Reinforcement learning is often described in an MDP or POMDP framework. By framework, I mean a set of abstract concepts which can be used to describe a large number of different specific problems / games at once. Frameworks are generally useful because it allows you to reason about many different specific things at once. In the (PO)MDP framework, concepts include such things as "reward", and "state", and "transition".
Driving a car is an example of a task which can be abstracted as an POMDP: the state consists of the relevant state of the world (e.g. the road ahead, nearby cars, pedestrians, and other objects, the car itself and its mechanical parts), the "transition function" is simply the laws of physics, and the "reward" is a bit subjective, but you can imagine you're rewarded for getting to your destination and penalized for crashing into things.
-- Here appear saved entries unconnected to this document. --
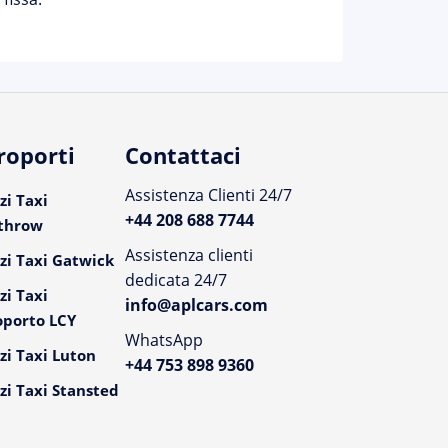
roporti
Contattaci
Assistenza Clienti 24/7
zi Taxi
+44 208 688 7744
throw
Assistenza clienti
zi Taxi Gatwick
dedicata 24/7
zi Taxi
info@aplcars.com
oporto LCY
WhatsApp
zi Taxi Luton
+44 753 898 9360
zi Taxi Stansted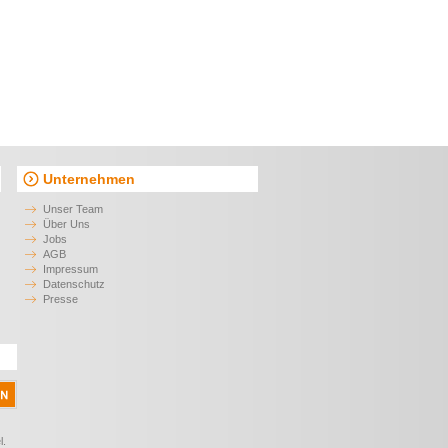
Unternehmen
Unser Team
Über Uns
Jobs
AGB
Impressum
Datenschutz
Presse
l.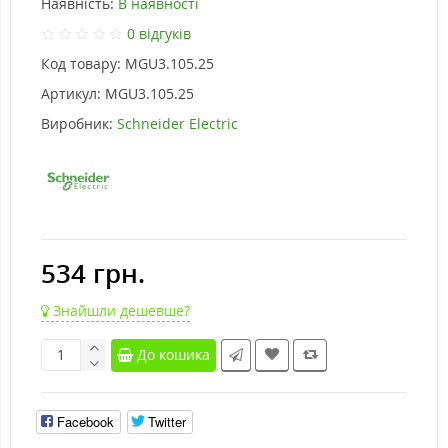
Наявність:
В наявності
0 відгуків
Код товару:
MGU3.105.25
Артикул:
MGU3.105.25
Виробник:
Schneider Electric
534 грн.
Знайшли дешевше?
До кошика
Facebook
Twitter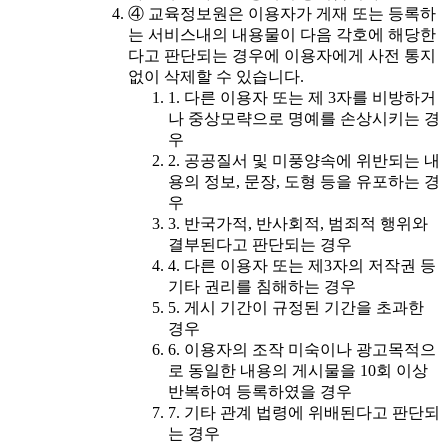
④ 교육정보원은 이용자가 게재 또는 등록하
는 서비스내의 내용물이 다음 각호에 해당한
다고 판단되는 경우에 이용자에게 사전 통지
없이 삭제할 수 있습니다.
1. 다른 이용자 또는 제 3자를 비방하거
나 중상모략으로 명예를 손상시키는 경
우
2. 공공질서 및 미풍양속에 위반되는 내
용의 정보, 문장, 도형 등을 유포하는 경
우
3. 반국가적, 반사회적, 범죄적 행위와
결부된다고 판단되는 경우
4. 다른 이용자 또는 제3자의 저작권 등
기타 권리를 침해하는 경우
5. 게시 기간이 규정된 기간을 초과한
경우
6. 이용자의 조작 미숙이나 광고목적으
로 동일한 내용의 게시물을 10회 이상
반복하여 등록하였을 경우
7. 기타 관계 법령에 위배된다고 판단되
는 경우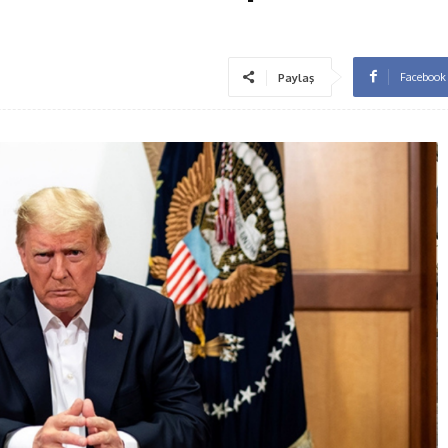
Facebook
Paylaş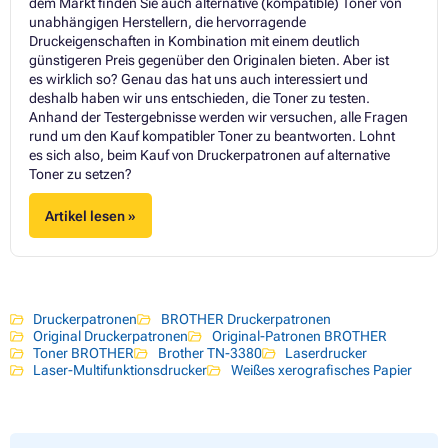
dem Markt finden Sie auch alternative (kompatible) Toner von
unabhängigen Herstellern, die hervorragende
Druckeigenschaften in Kombination mit einem deutlich
günstigeren Preis gegenüber den Originalen bieten. Aber ist
es wirklich so? Genau das hat uns auch interessiert und
deshalb haben wir uns entschieden, die Toner zu testen.
Anhand der Testergebnisse werden wir versuchen, alle Fragen
rund um den Kauf kompatibler Toner zu beantworten. Lohnt
es sich also, beim Kauf von Druckerpatronen auf alternative
Toner zu setzen?
Artikel lesen »
Druckerpatronen
BROTHER Druckerpatronen
Original Druckerpatronen
Original-Patronen BROTHER
Toner BROTHER
Brother TN-3380
Laserdrucker
Laser-Multifunktionsdrucker
Weißes xerografisches Papier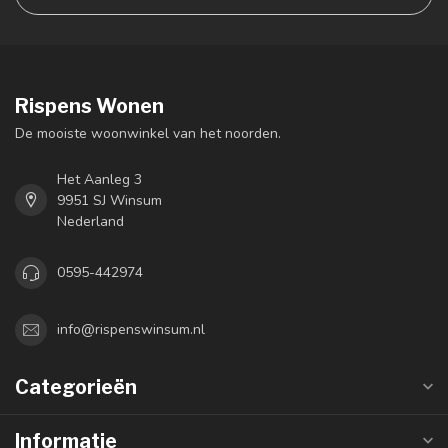
Rispens Wonen
De mooiste woonwinkel van het noorden.
Het Aanleg 3
9951 SJ Winsum
Nederland
0595-442974
info@rispenswinsum.nl
Categorieën
Informatie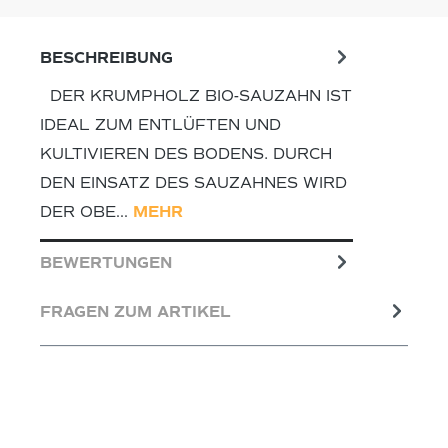
BESCHREIBUNG
DER KRUMPHOLZ BIO-SAUZAHN IST
IDEAL ZUM ENTLÜFTEN UND
KULTIVIEREN DES BODENS. DURCH
DEN EINSATZ DES SAUZAHNES WIRD
DER OBE…
MEHR
BEWERTUNGEN
FRAGEN ZUM ARTIKEL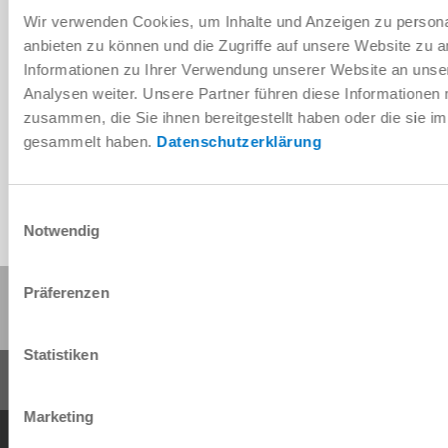
Wir verwenden Cookies, um Inhalte und Anzeigen zu personal
anbieten zu können und die Zugriffe auf unsere Website zu 
Informationen zu Ihrer Verwendung unserer Website an unse
Télécharger les données de CAO
Analysen weiter. Unsere Partner führen diese Informationen
zusammen, die Sie ihnen bereitgestellt haben oder die sie 
Télécharger
gesammelt haben.
Datenschutzerklärung
Einwilligungsauswahl
Notwendig
Partager cette page :
Präferenzen
Statistiken
Marketing
Conditions générales de vente
Protection des données
Mentions légales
A robot trying to navigate a maze can also be abstracted as a POMDP: the state consists of the location of the robot in the maze, the transition is governed by again by the laws of physics governing how the robot can physically move, and the reward is presumably positive if the robot solves the maze.
So returning to your questions:
how to generate the next state?
The next state comes from the transition function of your (PO)MDP. Exactly what that transition function depends on what your (PO)MDP is modeling, it may be physical laws, or the rules of a board game, etc. If it's a board game, you can just use the rules of the game to determine what happens next.
And for the reward r(s,a,s′), in the algorithms, why isn't it a input
function
In order for the (PO)MDP framework to be able to model a large number of different games and problems, the abstract reward function is often formulated as being random. Maybe you're playing a game where you roll a dice, and get the resulting number of dollars (aka reward). If MDPs could only have deterministic reward, then it would be difficult to fit this type of game into the framework. So in an effort to make the framework as general as possible, rewards are stochastic.